Even though one read with half-closed eyes, one must perceive that the story differs from ordinary stories of theft in something more than the rank of the thief and his superior art. In watching Thorarin, we have the same uncanny feeling as when we see a human being procure demoniac power by stealing into another's soul and using his innermost secret to crush him helpless to the dust.

Thus enlightened by the tricks of Thorarin, we find it easier to understand a sort of invulnerability, which might otherwise easily appear as the privilege of half or wholly supernatural beings. An ogre like Grendel or his mother can only be overcome by mortal heroes with the aid of weapons wrung from the very hand of the enemy, or found in the beast's den. The Northmen have the same explanation of this phenomenon as that which contents the Anglo-Saxon heart; it is not merely the hardness of the bones that turns the edge, there is witchcraft behind it, they say. But the reality of life shows through the romantic element, when we read in a fairy tale of a family of half-trolls, that the father had sung himself and his kin to invulnerability against all weapons save their family sword, Angrvandill. Men with a good stout luck went unscathed from fight to fight, it was necessary to wait until, like Glum, they left themselves open, and when all is said and done, the surest way to deal a man a mortal wound is to strike him with his own weapons, or in other words, to use his own power against him.

In a tale such as that of the viking Svart Ironskull, who asked all his opponents if they knew Bladnir, trumped up and sophisticated thought it is, there is then an easily recognisable undertone of everyday fact. Bladnir was a family weapon, which, when Svart last heard of it, was in the possession of his brother Audun, and Svart was always on his guard against the chance of its turning up against him; it was plainly a case of gaining time, in case of need, for using some magic formula which should render it harmless in the hand of a robber. But he was overcome by craft at last, and that, shame to say, by the treachery of his own brother. Audun had once given Bladnir to his friend Thorgils, and then it came about that Thorgils one fine day was staying at a place where Svart had announced his own coming to visit the daughter of the house, and he willingly undertook to do the honours for the guest. The night before the meeting, he was surprised to be visited in a dream by his friend Audun, acquainting him with his anxiety with regard to this brother, a good-for-nothing, who simply wandered about the country making the place unsafe for the daughters of honest men.

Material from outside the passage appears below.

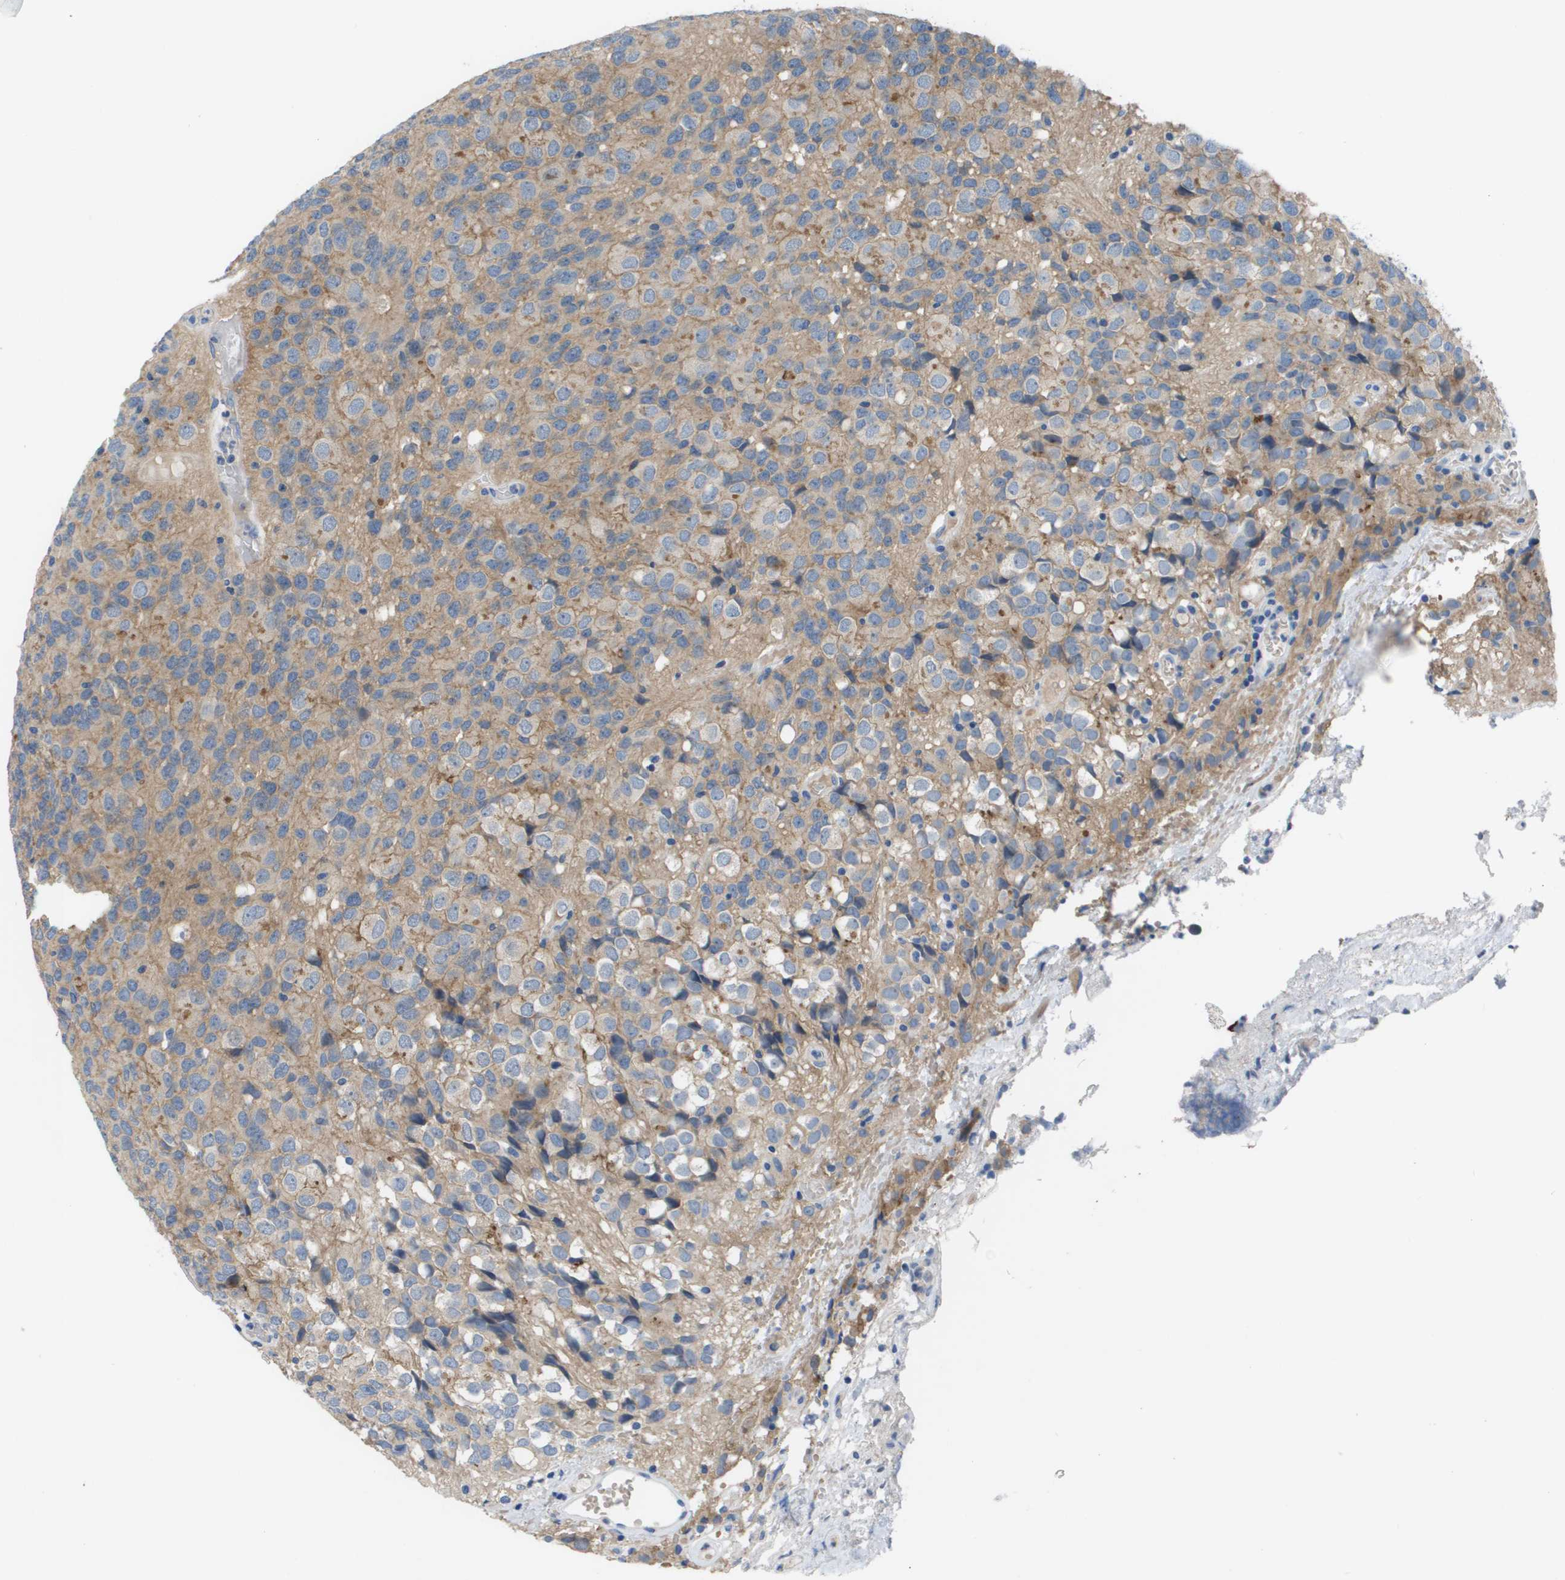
{"staining": {"intensity": "weak", "quantity": "25%-75%", "location": "cytoplasmic/membranous"}, "tissue": "glioma", "cell_type": "Tumor cells", "image_type": "cancer", "snomed": [{"axis": "morphology", "description": "Glioma, malignant, High grade"}, {"axis": "topography", "description": "Brain"}], "caption": "Glioma was stained to show a protein in brown. There is low levels of weak cytoplasmic/membranous staining in approximately 25%-75% of tumor cells.", "gene": "NCS1", "patient": {"sex": "male", "age": 32}}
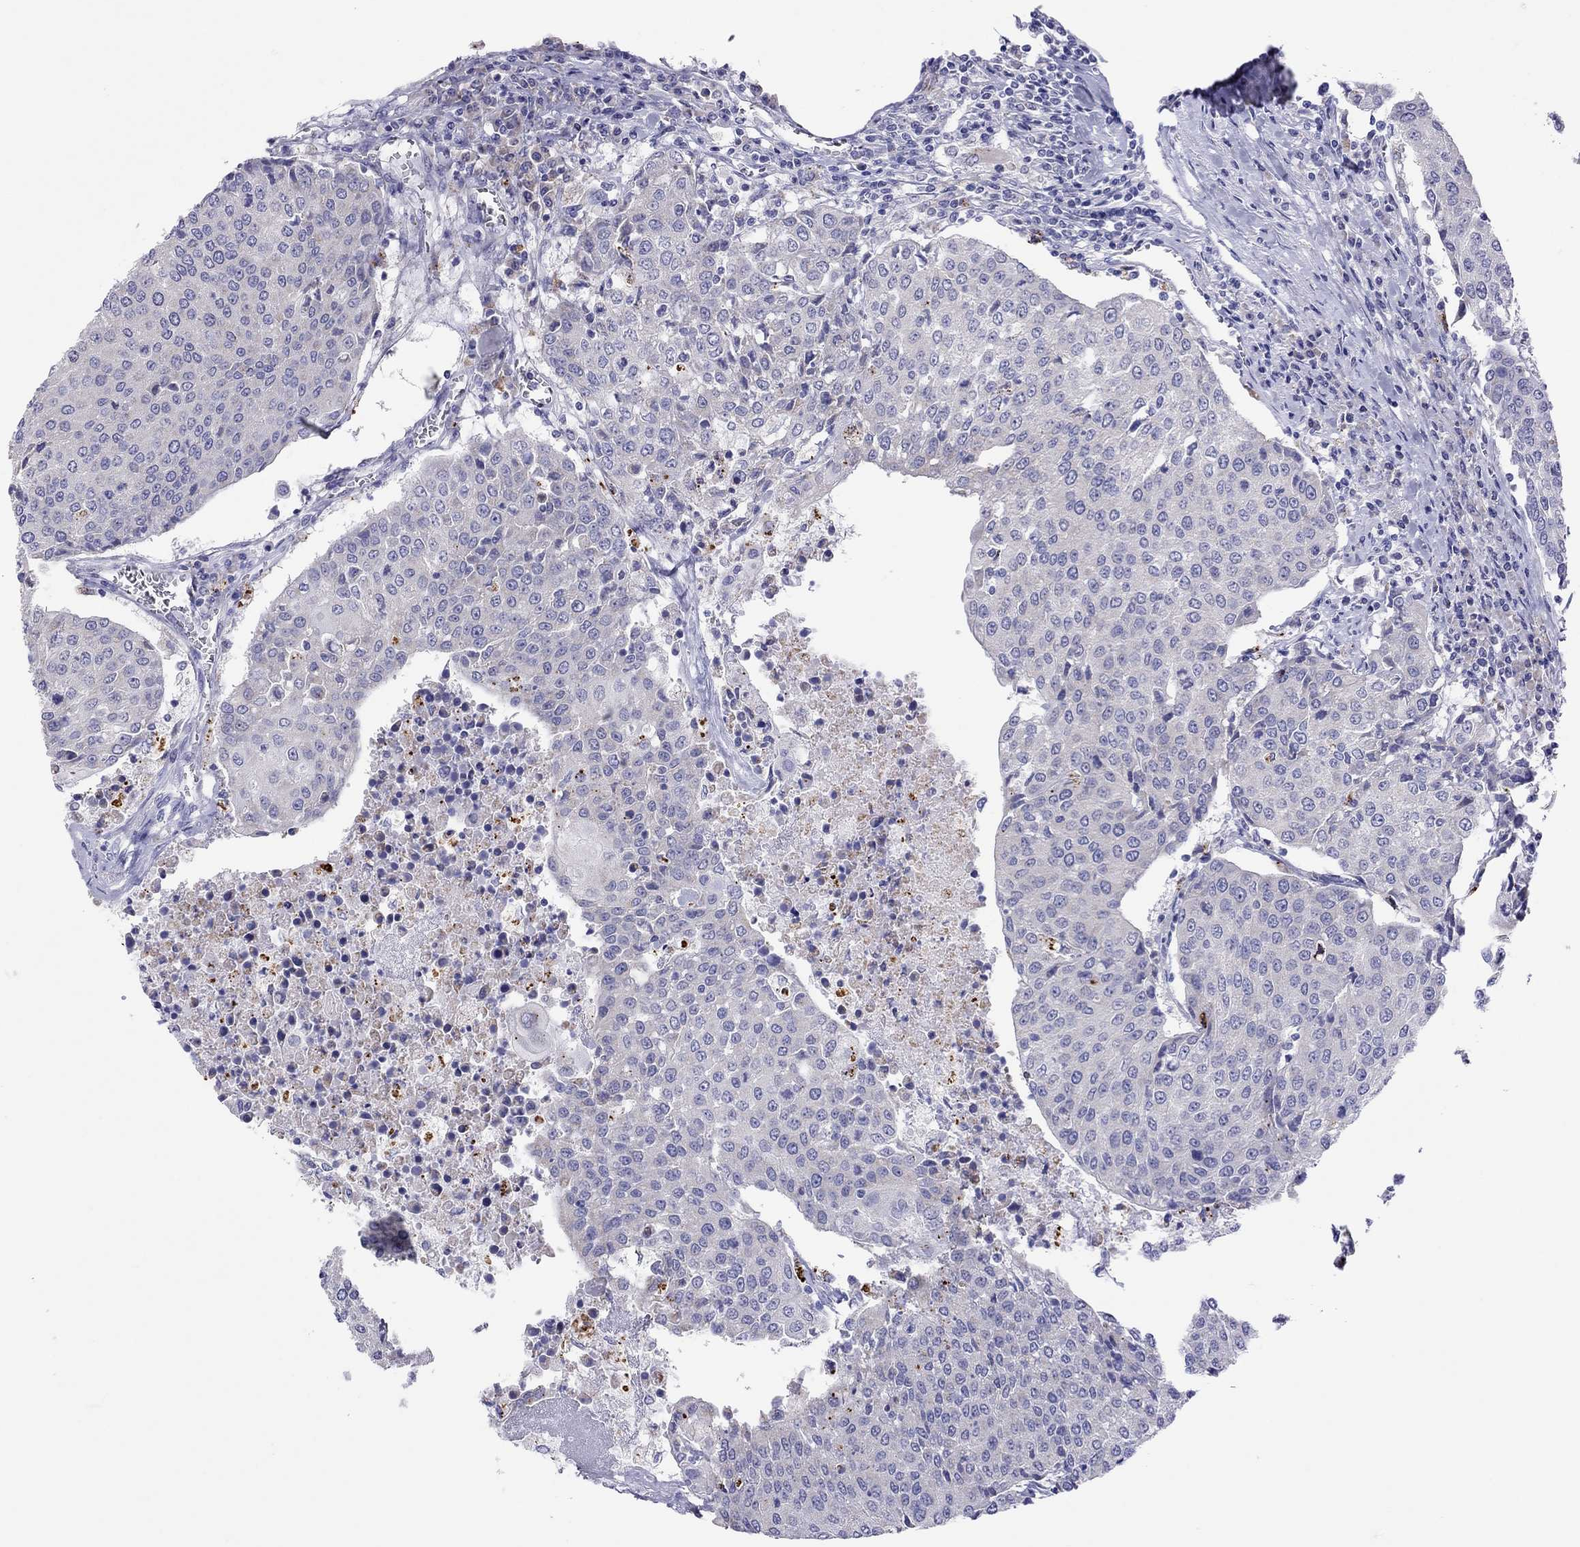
{"staining": {"intensity": "negative", "quantity": "none", "location": "none"}, "tissue": "urothelial cancer", "cell_type": "Tumor cells", "image_type": "cancer", "snomed": [{"axis": "morphology", "description": "Urothelial carcinoma, High grade"}, {"axis": "topography", "description": "Urinary bladder"}], "caption": "High magnification brightfield microscopy of urothelial carcinoma (high-grade) stained with DAB (brown) and counterstained with hematoxylin (blue): tumor cells show no significant staining. (Stains: DAB (3,3'-diaminobenzidine) immunohistochemistry (IHC) with hematoxylin counter stain, Microscopy: brightfield microscopy at high magnification).", "gene": "COL9A1", "patient": {"sex": "female", "age": 85}}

Bladnir could overcome him if only one were careful to place it in the sand of the fighting ground, and then assure the other party that one did not know its hilt was above the ground.

Many a man behaved in real life as did Arngrim in the saga. Arngrim harried the land of Svafrlami , and when they met in battle, Svarflami wielded his famous word Tyrfing. Svarflami struck at Arngrim, but he met the blow with his shield and the sword slashed off the tail of the shield and fastened in the earth. Arngrim severed the hand of the king, snatched up Tyrfing and dealt his enemy his death-wound. And the supposition that such a manner of death might prove fatal to the family's hope of vengeance is hardly so bold as it is at present unfounded.